*Excerto original*.
Durante este período de negociações (que só começa a contar a partir do momento em que o artigo for acionado) as leis europeias continuam em vigor no Reino Unido, assim como todos os direitos dos cidadãos europeus que lá vivem.

Porque é que o Reino Unido ainda não invocou o artigo 50º?

A primeira-ministra britânica já anunciou que pretende acionar o mecanismo “até ao final de março de 2017”. Se assim for, significa que as negociações para a saída arrancam nessa altura e, por altura do verão de 2019 (passados dois anos), o Reino Unido já terá saído da União Europeia — ainda que os prazos sejam também alvo de negociações.

Porque está a demorar tanto? Porque, segundo tenta explicar a BBC, de forma bastante simples, deitar por terra 43 anos de tratados e acordos não é uma tarefa propriamente fácil ou de rápida execução. A isto acresce o facto de não haver precedentes, já que nunca antes um país pediu a saída da União Europeia. O acordo pós-Brexit é a parte mais complexa das negociações já que precisa da aprovação de mais de 30 parlamentos nacionais e regionais da Europa.

*Material fornecido*.
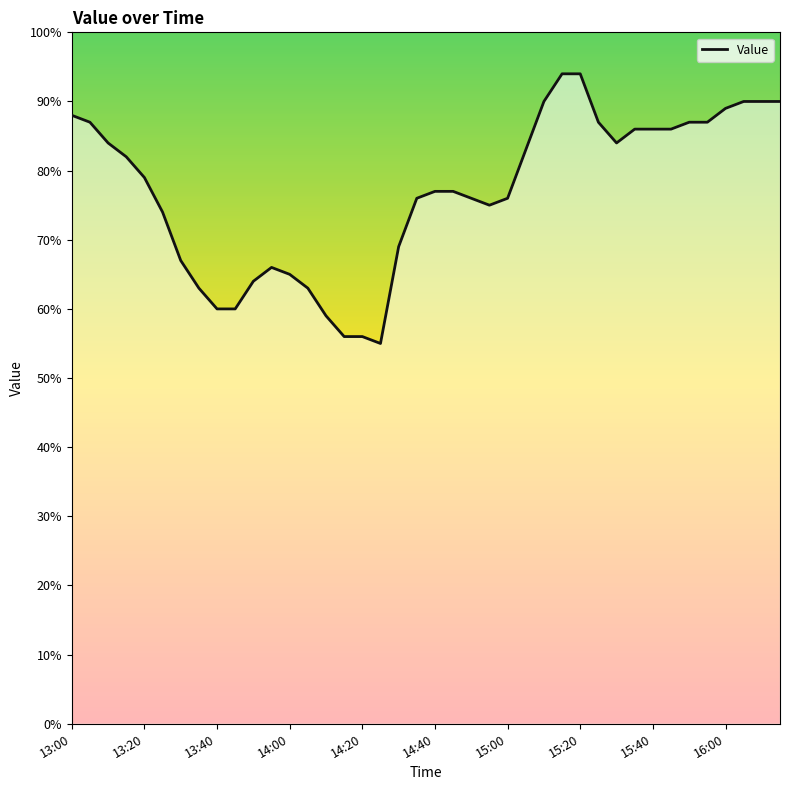

What is the change in value from 13:20 to 15:45?

+7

*Com esta informação*.
1 > No excerto sobre o Brexit, quantos parlamentos têm de aprovar o acordo pós-Brexit?
2 > Transcreva do excerto sobre o Brexit tudo desde "Durante este período" até "o artigo 50º?".
O material não faz falta para estas tarefas.

*Respostas numeradas*.
1 > Mais de 30 parlamentos nacionais e regionais da Europa.

2 >
Durante este período de negociações (que só começa a contar a partir do momento em que o artigo for acionado) as leis europeias continuam em vigor no Reino Unido, assim como todos os direitos dos cidadãos europeus que lá vivem.

Porque é que o Reino Unido ainda não invocou o artigo 50º?